RECORDS FOR PROCESSING
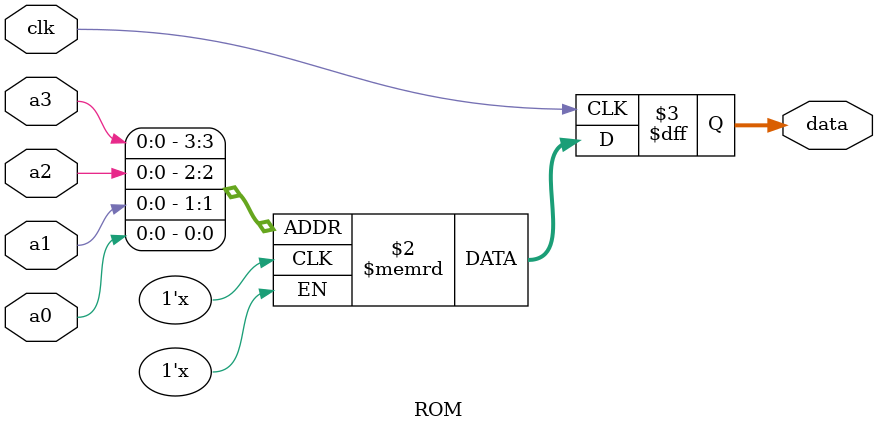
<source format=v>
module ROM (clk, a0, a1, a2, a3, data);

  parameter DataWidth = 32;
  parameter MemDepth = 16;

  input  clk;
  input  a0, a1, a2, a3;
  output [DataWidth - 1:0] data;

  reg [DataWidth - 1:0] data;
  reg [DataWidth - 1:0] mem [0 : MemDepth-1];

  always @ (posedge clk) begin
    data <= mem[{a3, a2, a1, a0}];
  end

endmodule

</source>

---

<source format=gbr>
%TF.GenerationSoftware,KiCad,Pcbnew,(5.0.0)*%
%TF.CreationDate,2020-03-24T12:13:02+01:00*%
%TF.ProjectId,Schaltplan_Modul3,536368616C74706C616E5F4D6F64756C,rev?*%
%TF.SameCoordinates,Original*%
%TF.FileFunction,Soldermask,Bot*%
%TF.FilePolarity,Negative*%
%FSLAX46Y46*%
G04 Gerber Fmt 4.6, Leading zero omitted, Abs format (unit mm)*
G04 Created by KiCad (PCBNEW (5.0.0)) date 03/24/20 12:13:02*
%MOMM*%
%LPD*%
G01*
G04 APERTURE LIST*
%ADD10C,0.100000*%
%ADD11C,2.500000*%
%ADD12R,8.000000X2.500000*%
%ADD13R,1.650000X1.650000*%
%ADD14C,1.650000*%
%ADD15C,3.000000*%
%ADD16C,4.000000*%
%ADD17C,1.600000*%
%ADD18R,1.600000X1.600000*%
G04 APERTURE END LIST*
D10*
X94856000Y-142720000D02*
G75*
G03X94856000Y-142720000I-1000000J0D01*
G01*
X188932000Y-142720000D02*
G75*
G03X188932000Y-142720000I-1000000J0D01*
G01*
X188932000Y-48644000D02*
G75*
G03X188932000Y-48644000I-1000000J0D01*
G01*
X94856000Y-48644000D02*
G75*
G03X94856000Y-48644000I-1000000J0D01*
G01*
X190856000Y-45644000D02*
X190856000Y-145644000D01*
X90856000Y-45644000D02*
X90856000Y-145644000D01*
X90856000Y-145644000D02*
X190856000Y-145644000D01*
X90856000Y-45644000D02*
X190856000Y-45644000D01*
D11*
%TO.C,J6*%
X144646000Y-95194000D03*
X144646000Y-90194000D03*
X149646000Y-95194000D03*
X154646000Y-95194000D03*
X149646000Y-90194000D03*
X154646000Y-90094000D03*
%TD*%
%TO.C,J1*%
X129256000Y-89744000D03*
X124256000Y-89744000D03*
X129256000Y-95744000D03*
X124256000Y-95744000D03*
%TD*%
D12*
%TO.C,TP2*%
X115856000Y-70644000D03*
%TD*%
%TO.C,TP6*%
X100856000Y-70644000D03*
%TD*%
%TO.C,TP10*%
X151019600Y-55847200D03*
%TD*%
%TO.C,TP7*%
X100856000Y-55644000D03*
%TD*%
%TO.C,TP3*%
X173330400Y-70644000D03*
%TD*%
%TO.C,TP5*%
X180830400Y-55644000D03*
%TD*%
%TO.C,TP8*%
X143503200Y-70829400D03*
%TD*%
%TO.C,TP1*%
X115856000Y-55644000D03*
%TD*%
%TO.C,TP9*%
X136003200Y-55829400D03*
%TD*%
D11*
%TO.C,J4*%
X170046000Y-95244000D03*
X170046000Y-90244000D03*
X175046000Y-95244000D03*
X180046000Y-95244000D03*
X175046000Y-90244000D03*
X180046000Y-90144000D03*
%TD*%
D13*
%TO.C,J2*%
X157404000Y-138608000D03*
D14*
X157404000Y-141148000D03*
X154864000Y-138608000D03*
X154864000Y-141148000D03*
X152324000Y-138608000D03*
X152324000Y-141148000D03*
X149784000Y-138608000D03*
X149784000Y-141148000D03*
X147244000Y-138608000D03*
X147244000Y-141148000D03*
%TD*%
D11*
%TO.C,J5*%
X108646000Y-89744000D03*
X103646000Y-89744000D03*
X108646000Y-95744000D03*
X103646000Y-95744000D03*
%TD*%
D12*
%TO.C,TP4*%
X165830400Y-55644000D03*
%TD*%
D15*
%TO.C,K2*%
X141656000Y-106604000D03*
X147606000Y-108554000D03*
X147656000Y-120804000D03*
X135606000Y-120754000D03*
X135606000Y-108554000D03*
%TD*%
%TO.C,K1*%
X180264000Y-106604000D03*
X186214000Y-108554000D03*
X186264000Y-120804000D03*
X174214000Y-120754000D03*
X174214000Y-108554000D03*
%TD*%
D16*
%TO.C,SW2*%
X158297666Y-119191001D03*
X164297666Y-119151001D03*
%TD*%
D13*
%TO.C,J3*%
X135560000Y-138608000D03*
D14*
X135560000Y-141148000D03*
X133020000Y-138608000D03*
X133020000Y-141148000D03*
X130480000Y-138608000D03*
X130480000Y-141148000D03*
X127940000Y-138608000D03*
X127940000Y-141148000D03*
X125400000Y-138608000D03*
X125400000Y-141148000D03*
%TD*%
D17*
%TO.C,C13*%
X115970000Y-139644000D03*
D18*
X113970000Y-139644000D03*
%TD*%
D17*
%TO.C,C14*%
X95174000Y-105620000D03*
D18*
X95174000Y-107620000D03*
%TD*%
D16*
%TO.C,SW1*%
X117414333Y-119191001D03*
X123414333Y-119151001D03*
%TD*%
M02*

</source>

DIRECTIONS FOR THIS TASK
Reproduce every line above that contains the string "parameter".

ANSWER SPACE
  parameter DataWidth = 32;
  parameter MemDepth = 16;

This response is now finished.